- **What is required**: Give every username that appears as a post header in the car-detailing forum thread.

- **Document passage**:
## START
As said - this car was very tarred up, worse than the picture dictates, the tardis only loosed some of the worst tar makes. So aggressive clay was needed. I'd rather ruin a clay bar then keep splashing tardis on the car and dirting my nice microfibre cloths when i need to wipe it off. lol


----------



## yetizone (Jun 25, 2008)

A huge improvement :thumb:

A great pity that this car did not receive a bit of TLC from its owner. I have a real soft spot for the Seicento Sporting - they are an absolute hoot to drive


----------



## ryand (Jul 18, 2008)

great work that was BAD!


----------



## VIPER (May 30, 2007)
## END
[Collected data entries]
## START
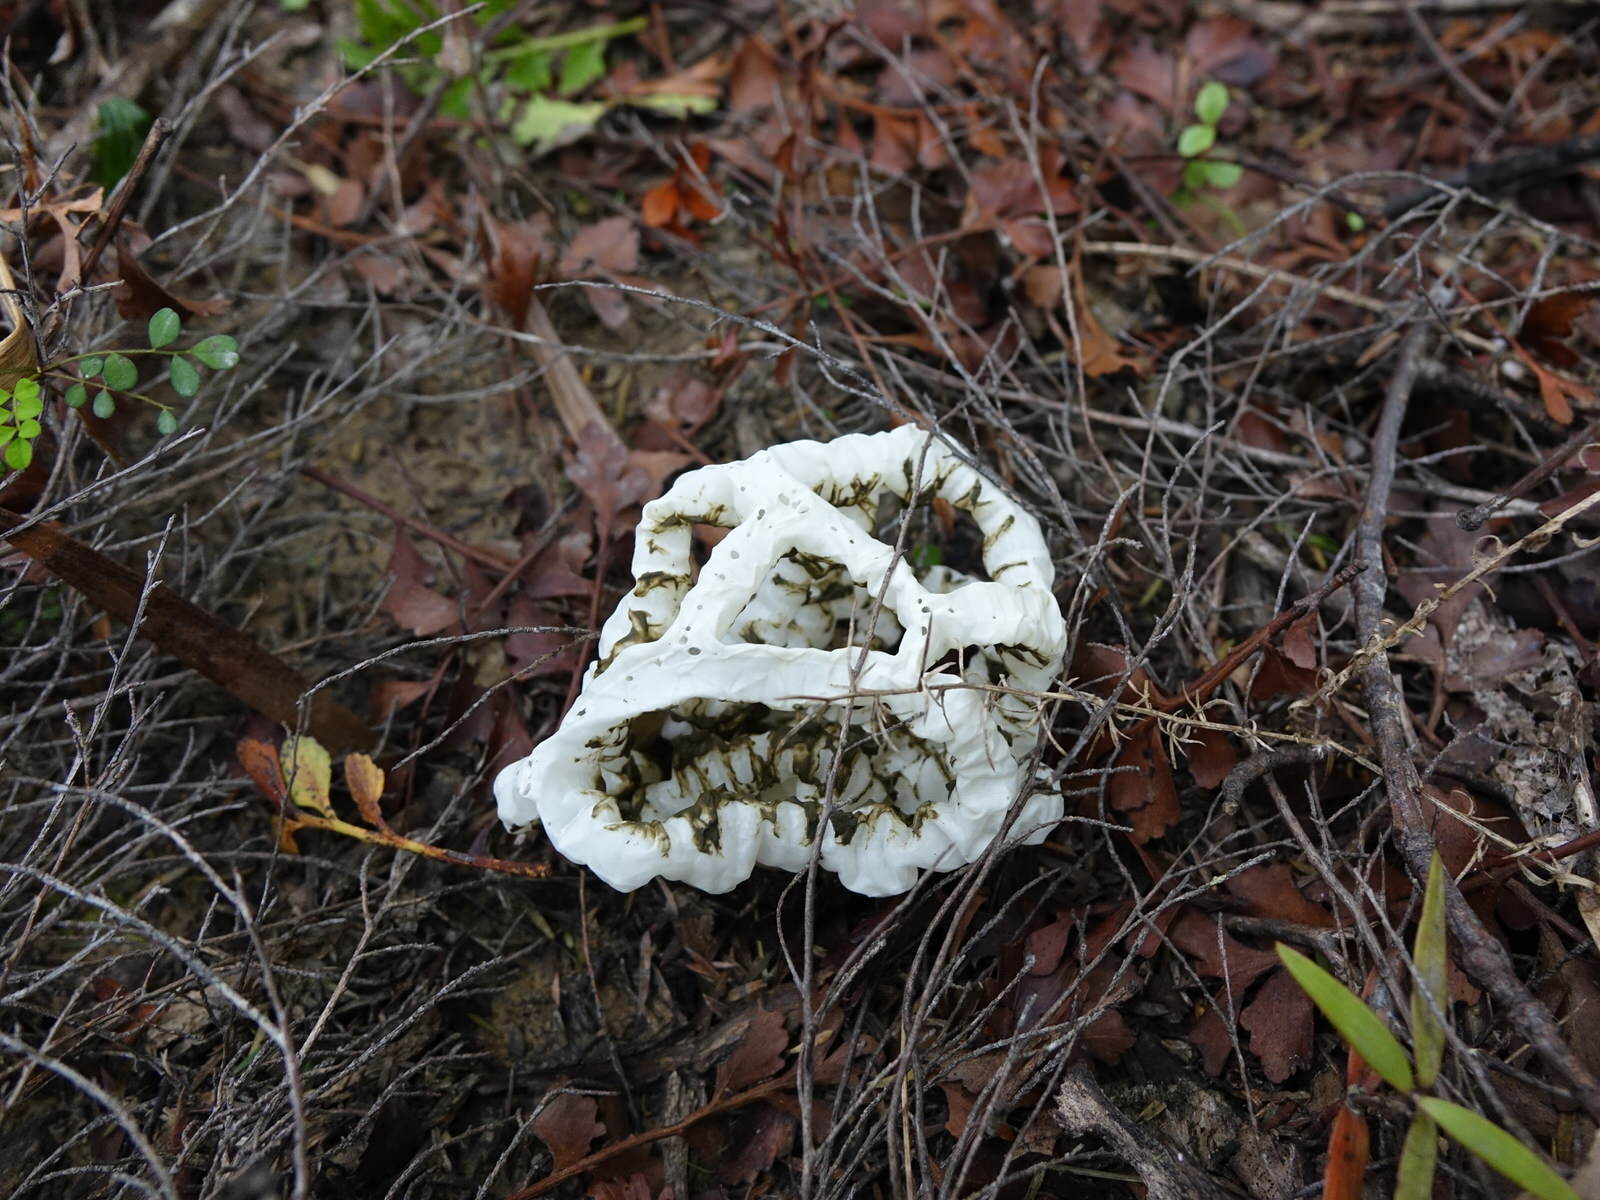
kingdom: Fungi
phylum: Basidiomycota
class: Agaricomycetes
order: Phallales
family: Phallaceae
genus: Ileodictyon
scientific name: Ileodictyon cibarium
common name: Basket fungus
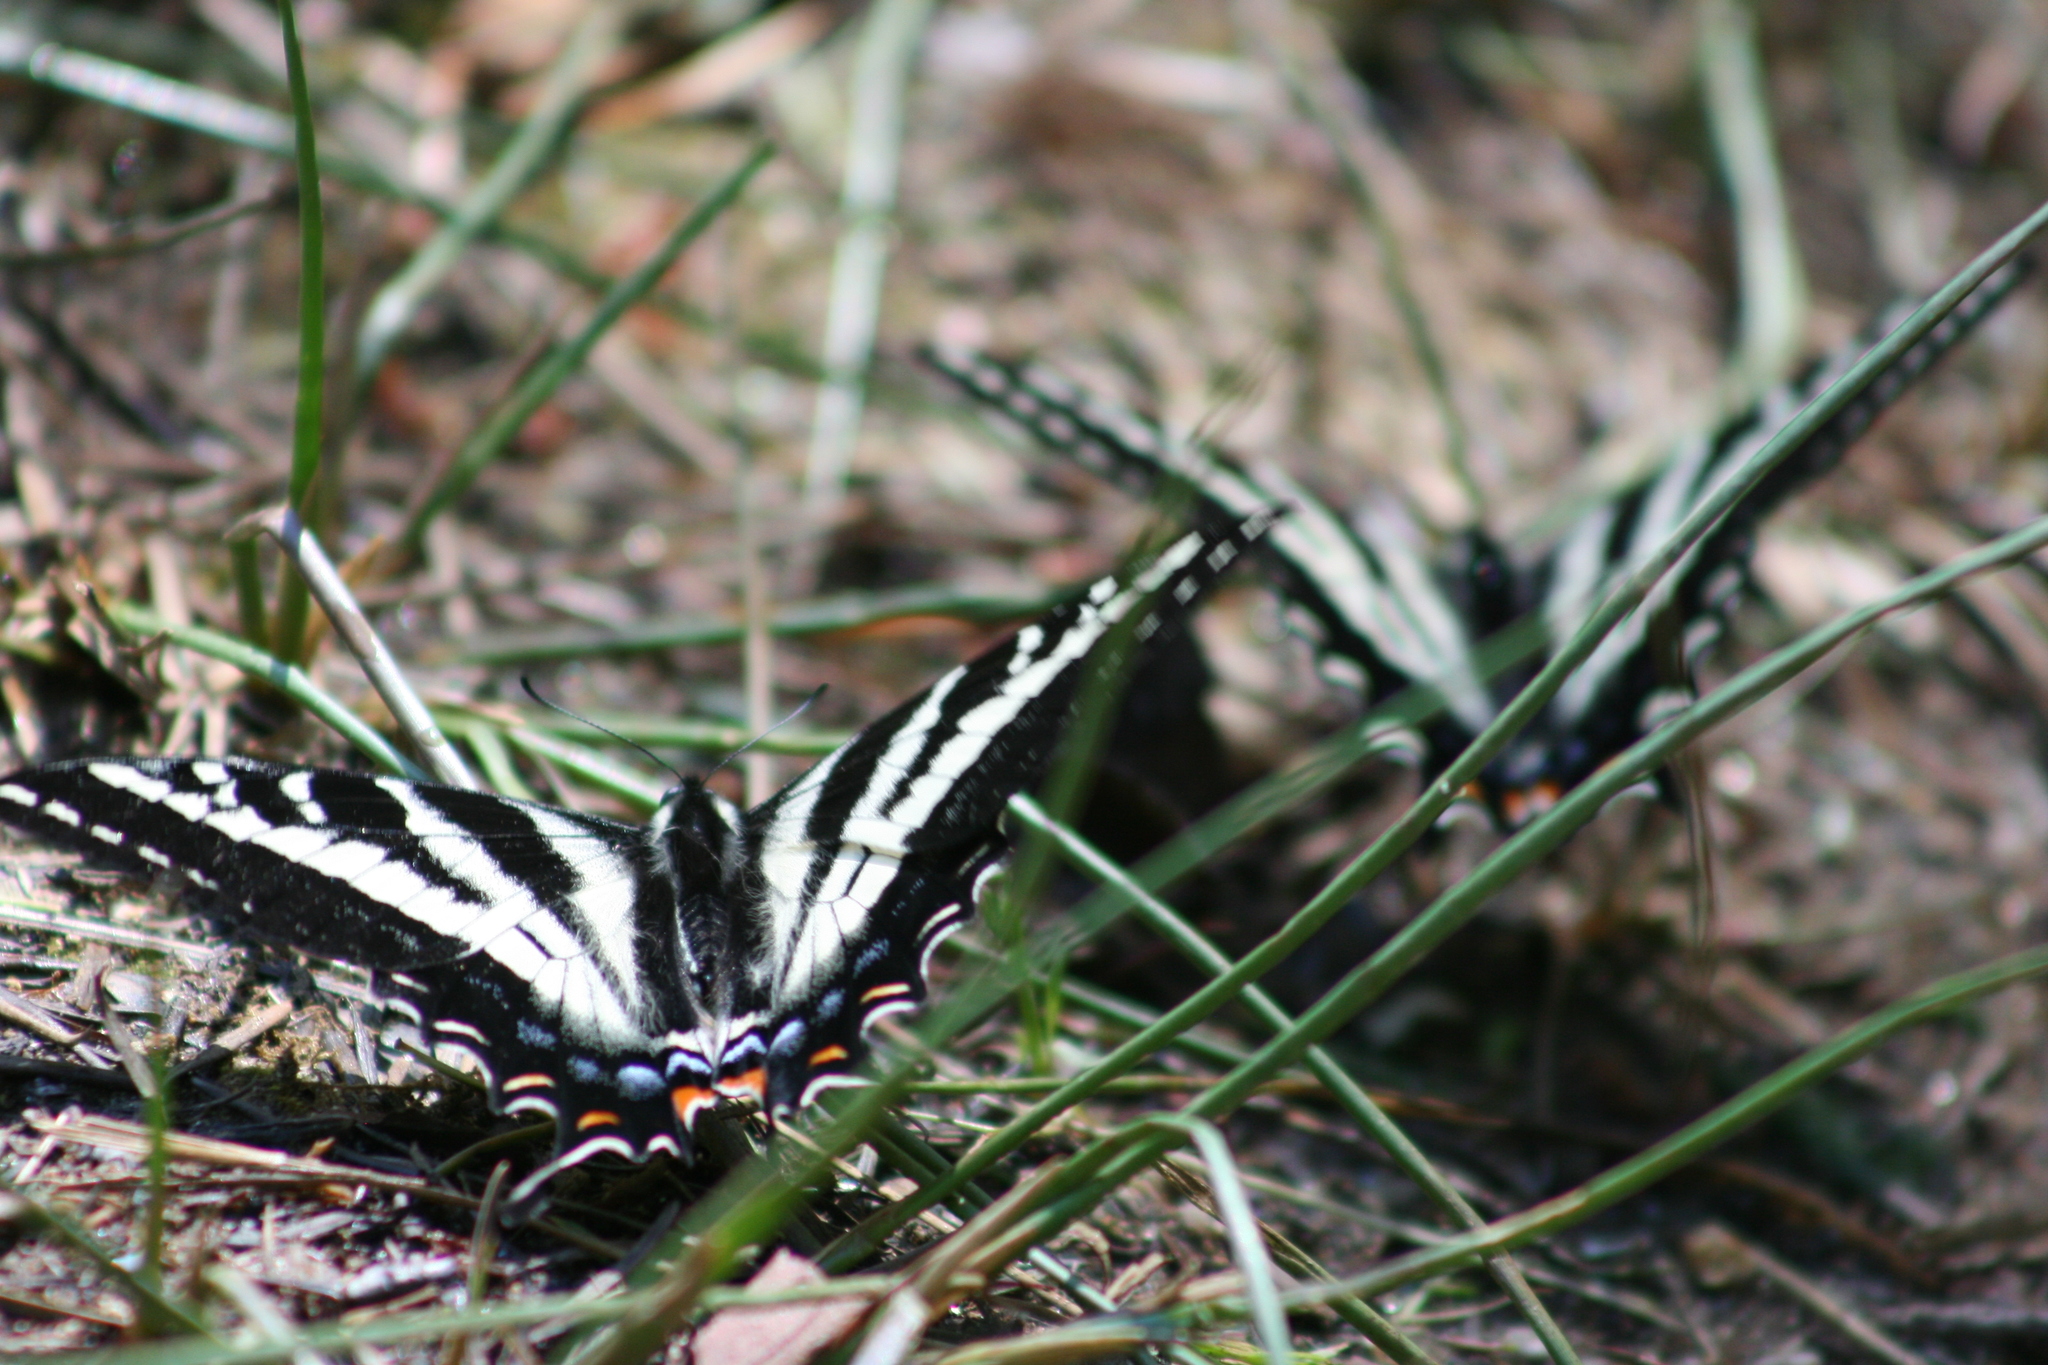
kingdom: Animalia
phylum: Arthropoda
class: Insecta
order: Lepidoptera
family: Papilionidae
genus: Papilio
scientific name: Papilio eurymedon
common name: Pale tiger swallowtail
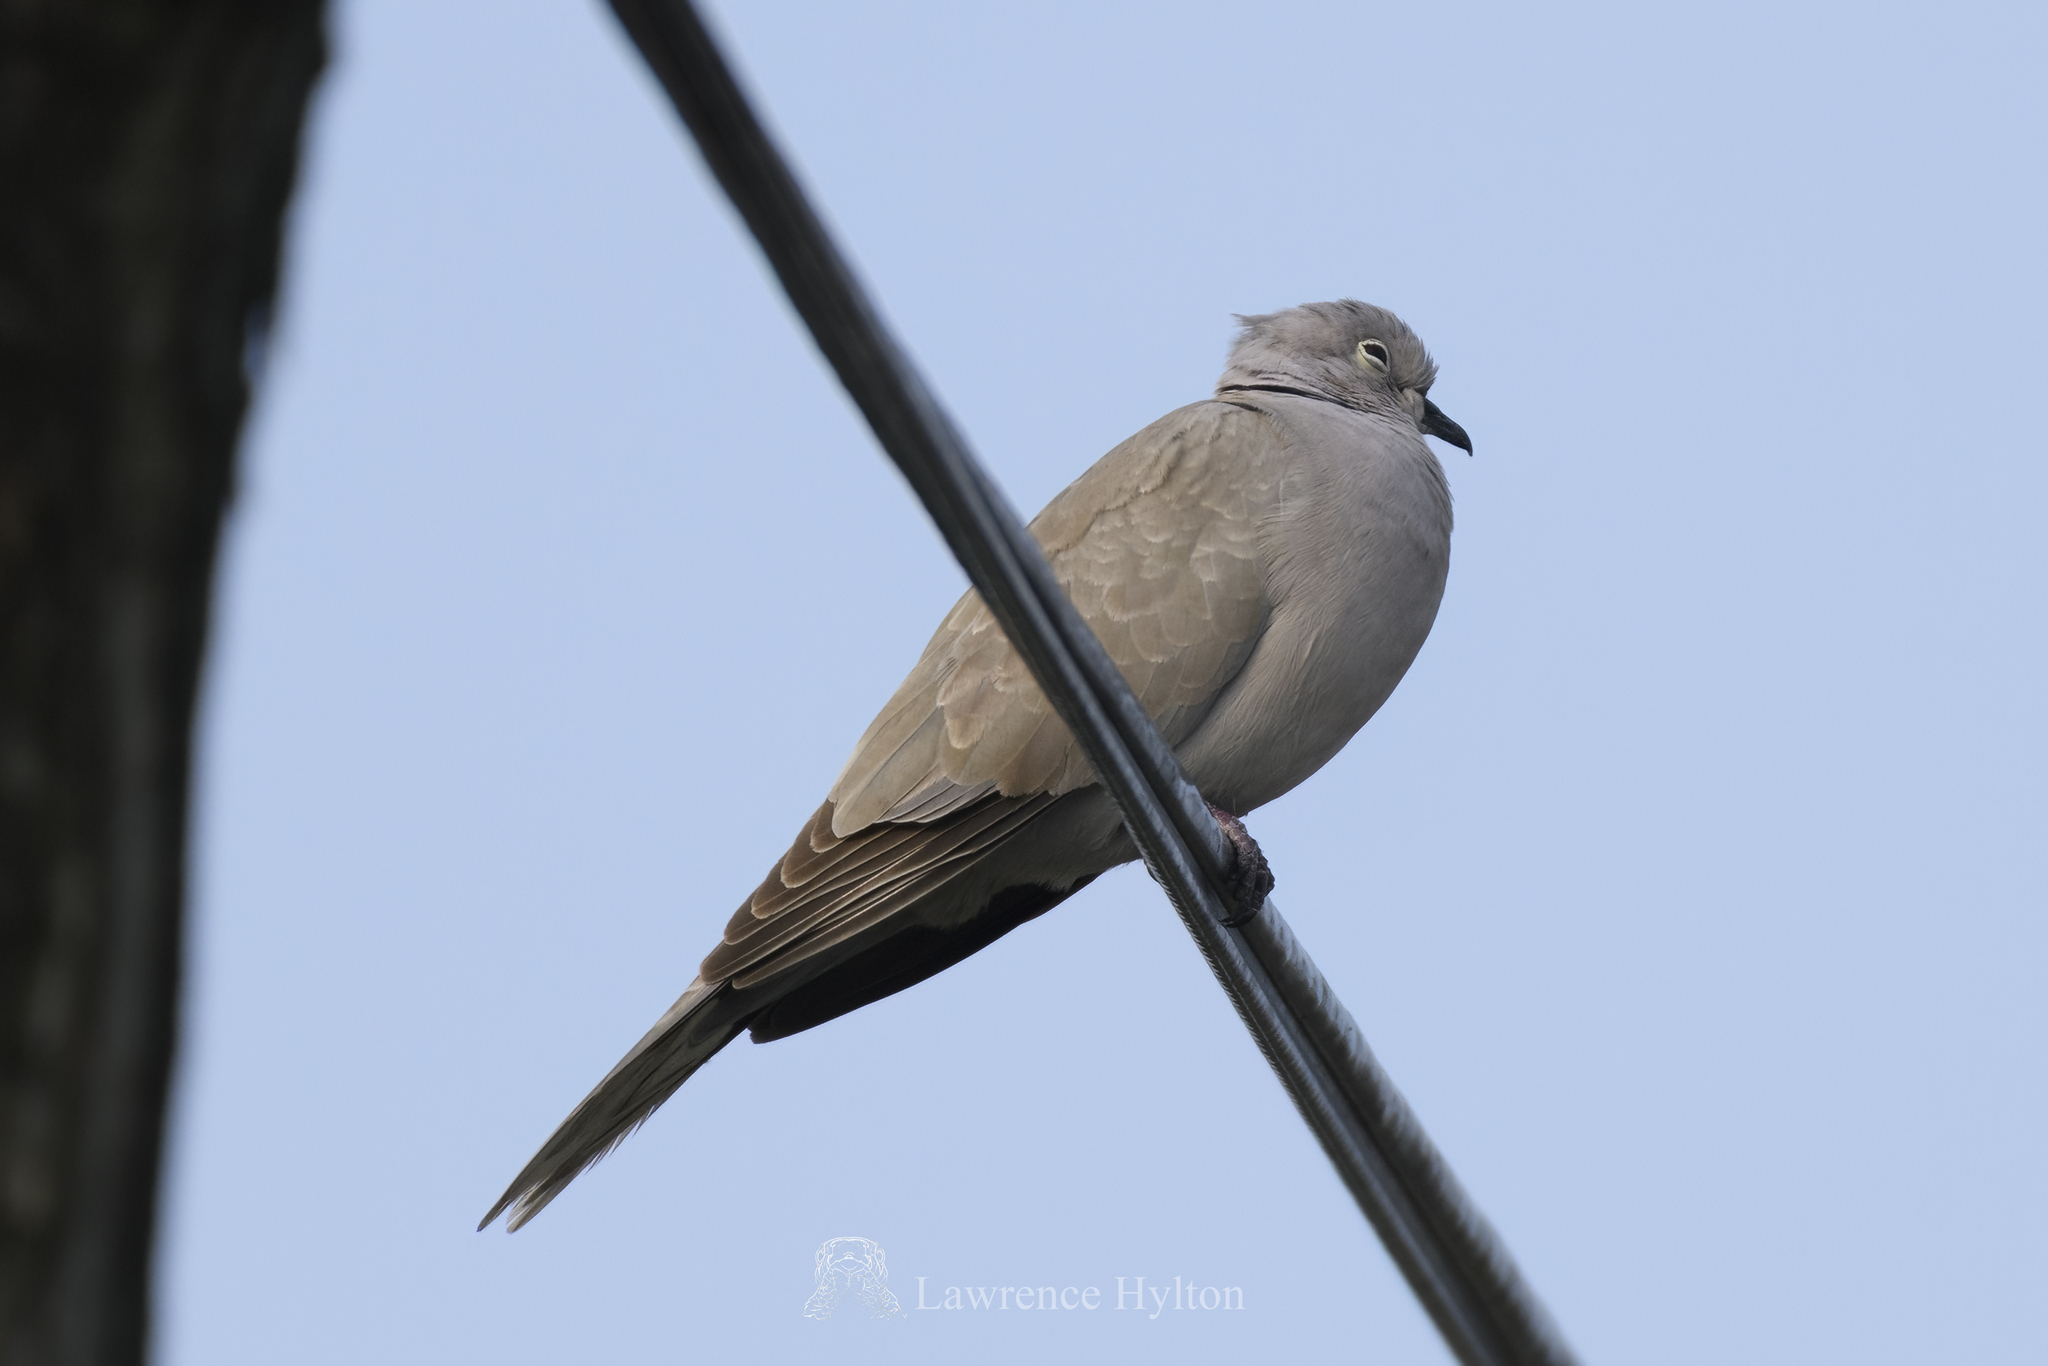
## END
- **Exercise solution**: yetizone, ryand, VIPER